Copy out word for word the lines of the listing below, starting at its first line and ending at the line containing "common name: Prairie rose", with both of those lines included.

Items from a dataset:
>> begin

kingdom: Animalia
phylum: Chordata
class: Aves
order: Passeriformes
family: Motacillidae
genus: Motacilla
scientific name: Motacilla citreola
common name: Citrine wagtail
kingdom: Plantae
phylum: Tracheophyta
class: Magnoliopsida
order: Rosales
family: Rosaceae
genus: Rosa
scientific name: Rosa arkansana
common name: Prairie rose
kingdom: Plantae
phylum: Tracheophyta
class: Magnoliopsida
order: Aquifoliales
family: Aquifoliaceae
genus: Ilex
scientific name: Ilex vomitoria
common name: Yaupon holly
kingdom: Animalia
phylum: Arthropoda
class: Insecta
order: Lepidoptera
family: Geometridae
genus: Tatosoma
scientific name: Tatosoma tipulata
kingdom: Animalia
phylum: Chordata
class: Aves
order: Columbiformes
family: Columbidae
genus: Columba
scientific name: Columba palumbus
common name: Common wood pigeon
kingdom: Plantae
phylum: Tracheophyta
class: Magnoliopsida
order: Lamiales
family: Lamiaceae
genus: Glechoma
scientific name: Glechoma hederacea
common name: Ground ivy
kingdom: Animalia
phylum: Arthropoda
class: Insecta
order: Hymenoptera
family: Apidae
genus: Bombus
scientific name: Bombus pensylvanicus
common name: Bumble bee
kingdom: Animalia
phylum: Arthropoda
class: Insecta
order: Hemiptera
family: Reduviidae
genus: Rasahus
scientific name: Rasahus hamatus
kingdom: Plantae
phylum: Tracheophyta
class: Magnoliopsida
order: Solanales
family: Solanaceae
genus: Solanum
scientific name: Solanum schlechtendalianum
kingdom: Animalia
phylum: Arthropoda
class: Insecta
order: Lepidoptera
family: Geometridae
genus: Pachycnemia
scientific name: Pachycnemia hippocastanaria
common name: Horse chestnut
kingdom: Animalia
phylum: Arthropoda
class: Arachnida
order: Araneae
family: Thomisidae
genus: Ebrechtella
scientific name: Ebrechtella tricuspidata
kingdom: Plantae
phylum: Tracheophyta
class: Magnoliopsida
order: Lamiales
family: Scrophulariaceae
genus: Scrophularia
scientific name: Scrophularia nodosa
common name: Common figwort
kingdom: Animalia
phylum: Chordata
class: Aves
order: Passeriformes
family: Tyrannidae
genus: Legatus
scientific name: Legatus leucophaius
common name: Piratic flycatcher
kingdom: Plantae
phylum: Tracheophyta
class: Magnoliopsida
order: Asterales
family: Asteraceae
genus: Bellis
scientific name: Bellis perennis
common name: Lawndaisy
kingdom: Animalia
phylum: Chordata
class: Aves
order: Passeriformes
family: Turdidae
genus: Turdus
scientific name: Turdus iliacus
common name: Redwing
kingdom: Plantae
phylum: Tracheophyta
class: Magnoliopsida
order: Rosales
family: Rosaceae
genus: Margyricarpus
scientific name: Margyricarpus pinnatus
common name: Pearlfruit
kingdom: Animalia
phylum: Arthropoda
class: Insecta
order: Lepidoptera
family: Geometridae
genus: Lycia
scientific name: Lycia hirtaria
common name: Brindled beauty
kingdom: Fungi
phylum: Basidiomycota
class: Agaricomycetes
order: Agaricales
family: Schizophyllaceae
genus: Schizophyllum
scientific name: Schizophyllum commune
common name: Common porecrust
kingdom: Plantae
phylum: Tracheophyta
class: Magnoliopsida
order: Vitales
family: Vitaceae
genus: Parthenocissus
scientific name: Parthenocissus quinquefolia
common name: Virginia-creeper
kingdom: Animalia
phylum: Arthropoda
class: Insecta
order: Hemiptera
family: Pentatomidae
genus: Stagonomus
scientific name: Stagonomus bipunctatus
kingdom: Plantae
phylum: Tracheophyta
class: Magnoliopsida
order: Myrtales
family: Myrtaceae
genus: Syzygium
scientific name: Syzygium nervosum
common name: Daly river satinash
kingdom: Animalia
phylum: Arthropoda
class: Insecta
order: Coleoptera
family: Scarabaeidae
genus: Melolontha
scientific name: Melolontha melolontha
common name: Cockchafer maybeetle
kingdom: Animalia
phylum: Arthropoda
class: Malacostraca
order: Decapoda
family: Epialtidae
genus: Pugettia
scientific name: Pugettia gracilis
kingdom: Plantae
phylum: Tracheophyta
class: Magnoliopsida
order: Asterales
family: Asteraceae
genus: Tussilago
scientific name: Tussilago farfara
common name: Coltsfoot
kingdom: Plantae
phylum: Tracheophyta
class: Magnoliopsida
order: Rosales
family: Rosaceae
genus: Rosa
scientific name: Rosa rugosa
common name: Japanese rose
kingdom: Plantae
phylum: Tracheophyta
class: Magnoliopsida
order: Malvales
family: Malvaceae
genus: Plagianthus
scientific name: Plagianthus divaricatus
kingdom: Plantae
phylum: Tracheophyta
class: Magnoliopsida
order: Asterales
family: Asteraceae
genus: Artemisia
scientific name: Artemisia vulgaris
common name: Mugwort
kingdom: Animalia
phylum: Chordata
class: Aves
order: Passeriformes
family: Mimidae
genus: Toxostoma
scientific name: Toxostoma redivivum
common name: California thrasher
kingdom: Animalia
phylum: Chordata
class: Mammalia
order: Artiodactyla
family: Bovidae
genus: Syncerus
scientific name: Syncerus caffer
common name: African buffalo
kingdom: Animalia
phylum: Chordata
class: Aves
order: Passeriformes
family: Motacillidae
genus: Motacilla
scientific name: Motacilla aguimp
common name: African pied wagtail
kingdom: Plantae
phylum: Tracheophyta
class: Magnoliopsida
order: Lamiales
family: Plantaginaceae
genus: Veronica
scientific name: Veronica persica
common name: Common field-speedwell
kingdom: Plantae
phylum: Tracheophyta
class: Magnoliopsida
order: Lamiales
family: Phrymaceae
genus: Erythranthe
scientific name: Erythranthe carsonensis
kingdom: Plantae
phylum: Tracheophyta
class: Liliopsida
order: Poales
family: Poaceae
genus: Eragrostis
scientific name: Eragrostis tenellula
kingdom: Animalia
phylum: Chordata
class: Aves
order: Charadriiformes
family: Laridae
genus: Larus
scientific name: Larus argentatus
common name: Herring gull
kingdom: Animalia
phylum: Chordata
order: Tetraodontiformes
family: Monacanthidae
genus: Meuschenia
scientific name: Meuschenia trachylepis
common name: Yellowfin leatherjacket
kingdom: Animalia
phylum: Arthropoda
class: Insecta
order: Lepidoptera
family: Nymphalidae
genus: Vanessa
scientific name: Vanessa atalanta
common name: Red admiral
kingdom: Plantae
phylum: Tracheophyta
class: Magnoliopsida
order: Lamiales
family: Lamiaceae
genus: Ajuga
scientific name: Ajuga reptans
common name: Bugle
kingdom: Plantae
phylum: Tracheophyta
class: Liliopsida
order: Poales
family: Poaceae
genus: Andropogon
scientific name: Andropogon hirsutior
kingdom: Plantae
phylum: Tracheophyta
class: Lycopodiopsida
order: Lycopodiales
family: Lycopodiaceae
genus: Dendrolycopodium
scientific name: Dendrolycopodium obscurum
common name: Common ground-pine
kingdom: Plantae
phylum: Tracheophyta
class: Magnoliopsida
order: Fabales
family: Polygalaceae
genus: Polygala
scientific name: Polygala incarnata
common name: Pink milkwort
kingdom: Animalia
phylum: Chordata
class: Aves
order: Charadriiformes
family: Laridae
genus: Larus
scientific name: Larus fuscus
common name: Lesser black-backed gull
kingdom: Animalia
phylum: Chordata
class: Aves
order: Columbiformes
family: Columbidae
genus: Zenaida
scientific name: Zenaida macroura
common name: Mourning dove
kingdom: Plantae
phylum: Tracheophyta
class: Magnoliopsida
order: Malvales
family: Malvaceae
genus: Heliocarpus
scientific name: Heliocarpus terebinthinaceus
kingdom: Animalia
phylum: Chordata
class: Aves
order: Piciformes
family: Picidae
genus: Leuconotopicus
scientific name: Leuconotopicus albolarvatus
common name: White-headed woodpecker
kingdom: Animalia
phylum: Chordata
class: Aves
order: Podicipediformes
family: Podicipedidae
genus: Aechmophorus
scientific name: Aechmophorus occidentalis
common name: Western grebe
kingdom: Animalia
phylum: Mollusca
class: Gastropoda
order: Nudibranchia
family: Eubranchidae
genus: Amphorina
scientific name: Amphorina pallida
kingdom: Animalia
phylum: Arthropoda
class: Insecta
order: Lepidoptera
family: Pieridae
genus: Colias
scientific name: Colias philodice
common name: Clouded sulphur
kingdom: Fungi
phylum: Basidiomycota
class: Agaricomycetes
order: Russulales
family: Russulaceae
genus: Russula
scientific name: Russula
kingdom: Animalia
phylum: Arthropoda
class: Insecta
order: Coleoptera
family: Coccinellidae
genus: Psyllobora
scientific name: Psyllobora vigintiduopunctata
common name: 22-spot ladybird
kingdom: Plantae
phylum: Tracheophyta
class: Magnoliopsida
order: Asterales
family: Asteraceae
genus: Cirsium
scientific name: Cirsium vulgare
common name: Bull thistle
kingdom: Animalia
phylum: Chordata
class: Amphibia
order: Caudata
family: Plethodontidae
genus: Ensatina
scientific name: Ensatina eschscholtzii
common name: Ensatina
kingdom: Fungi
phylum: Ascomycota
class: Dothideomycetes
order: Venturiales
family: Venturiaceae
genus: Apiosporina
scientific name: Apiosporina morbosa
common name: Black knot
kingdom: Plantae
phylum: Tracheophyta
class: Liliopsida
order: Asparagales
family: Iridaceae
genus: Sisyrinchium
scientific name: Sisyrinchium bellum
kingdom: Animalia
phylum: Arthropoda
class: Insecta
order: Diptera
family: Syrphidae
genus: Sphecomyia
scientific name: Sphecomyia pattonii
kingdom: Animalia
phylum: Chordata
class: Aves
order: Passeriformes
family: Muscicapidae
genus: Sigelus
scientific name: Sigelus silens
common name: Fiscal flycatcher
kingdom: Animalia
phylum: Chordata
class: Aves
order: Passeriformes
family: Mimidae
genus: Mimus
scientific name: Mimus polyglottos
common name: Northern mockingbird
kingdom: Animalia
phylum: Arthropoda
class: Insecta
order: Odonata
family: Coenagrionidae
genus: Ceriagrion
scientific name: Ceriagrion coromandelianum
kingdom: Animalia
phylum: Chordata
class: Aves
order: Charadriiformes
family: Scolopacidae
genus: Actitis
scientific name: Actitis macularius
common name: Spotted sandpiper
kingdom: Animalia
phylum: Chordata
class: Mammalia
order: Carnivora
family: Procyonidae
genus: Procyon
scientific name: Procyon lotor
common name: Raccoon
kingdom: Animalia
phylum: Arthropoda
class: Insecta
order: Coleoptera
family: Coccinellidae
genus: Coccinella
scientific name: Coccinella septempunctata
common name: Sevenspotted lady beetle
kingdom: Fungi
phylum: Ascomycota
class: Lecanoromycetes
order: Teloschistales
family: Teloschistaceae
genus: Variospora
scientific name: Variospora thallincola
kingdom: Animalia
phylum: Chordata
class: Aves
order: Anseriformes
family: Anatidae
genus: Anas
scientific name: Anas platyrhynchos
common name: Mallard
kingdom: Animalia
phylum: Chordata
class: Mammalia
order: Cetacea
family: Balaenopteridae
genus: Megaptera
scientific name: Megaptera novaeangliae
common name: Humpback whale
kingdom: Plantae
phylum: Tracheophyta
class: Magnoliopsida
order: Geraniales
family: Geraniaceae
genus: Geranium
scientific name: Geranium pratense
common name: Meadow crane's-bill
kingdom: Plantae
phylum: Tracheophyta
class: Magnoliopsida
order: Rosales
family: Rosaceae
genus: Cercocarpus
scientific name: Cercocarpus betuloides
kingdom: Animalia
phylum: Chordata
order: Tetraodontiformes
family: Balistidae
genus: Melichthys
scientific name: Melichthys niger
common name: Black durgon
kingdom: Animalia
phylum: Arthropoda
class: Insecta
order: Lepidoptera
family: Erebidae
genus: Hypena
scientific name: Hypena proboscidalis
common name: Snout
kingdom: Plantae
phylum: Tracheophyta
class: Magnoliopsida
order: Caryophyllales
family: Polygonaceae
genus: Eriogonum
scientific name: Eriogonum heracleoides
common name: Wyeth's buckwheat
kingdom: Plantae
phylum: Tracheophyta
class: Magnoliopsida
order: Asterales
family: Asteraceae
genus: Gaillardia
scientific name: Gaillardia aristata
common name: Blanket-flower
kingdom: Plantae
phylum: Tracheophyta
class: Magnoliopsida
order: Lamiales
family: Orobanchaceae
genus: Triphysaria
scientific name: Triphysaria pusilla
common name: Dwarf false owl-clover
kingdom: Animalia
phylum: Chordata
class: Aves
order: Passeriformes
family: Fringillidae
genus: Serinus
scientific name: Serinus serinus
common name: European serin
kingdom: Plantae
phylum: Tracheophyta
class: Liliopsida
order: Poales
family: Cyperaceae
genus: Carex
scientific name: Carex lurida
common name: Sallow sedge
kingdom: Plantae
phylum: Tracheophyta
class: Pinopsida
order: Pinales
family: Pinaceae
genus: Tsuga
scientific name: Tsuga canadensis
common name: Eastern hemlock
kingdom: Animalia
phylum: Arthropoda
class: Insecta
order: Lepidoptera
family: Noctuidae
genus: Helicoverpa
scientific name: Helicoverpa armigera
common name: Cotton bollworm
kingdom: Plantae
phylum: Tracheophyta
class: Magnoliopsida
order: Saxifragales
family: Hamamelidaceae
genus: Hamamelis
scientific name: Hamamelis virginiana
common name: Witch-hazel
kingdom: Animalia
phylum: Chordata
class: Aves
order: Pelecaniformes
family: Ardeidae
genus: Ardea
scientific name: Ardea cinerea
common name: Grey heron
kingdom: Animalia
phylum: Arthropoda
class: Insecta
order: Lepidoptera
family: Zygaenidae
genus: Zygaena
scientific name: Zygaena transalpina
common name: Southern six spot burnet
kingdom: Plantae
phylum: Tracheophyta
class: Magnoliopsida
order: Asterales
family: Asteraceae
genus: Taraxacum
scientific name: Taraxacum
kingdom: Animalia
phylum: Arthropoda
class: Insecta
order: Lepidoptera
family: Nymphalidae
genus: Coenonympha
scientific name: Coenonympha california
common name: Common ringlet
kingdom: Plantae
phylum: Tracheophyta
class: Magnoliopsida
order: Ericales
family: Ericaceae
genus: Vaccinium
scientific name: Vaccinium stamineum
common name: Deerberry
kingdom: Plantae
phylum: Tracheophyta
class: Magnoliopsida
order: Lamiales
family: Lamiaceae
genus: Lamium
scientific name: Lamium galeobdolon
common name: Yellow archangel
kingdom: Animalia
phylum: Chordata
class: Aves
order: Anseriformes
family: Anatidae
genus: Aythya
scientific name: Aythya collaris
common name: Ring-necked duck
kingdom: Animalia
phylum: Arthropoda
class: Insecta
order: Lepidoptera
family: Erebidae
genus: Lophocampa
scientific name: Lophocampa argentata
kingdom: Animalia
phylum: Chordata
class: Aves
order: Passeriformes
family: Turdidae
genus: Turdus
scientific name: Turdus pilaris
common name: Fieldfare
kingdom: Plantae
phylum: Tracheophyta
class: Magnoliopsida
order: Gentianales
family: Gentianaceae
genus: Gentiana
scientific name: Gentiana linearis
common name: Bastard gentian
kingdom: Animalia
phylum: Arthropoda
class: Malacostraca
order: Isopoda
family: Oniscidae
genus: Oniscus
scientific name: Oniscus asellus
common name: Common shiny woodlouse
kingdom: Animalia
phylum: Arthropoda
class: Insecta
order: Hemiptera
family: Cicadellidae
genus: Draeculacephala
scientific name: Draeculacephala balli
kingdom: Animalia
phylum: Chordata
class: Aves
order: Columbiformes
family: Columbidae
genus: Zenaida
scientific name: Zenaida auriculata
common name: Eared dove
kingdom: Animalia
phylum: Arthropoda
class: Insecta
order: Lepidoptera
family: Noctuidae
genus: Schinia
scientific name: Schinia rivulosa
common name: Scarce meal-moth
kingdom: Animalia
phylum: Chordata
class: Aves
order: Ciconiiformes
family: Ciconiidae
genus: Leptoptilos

>> end

_ANSWER_
kingdom: Animalia
phylum: Chordata
class: Aves
order: Passeriformes
family: Motacillidae
genus: Motacilla
scientific name: Motacilla citreola
common name: Citrine wagtail
kingdom: Plantae
phylum: Tracheophyta
class: Magnoliopsida
order: Rosales
family: Rosaceae
genus: Rosa
scientific name: Rosa arkansana
common name: Prairie rose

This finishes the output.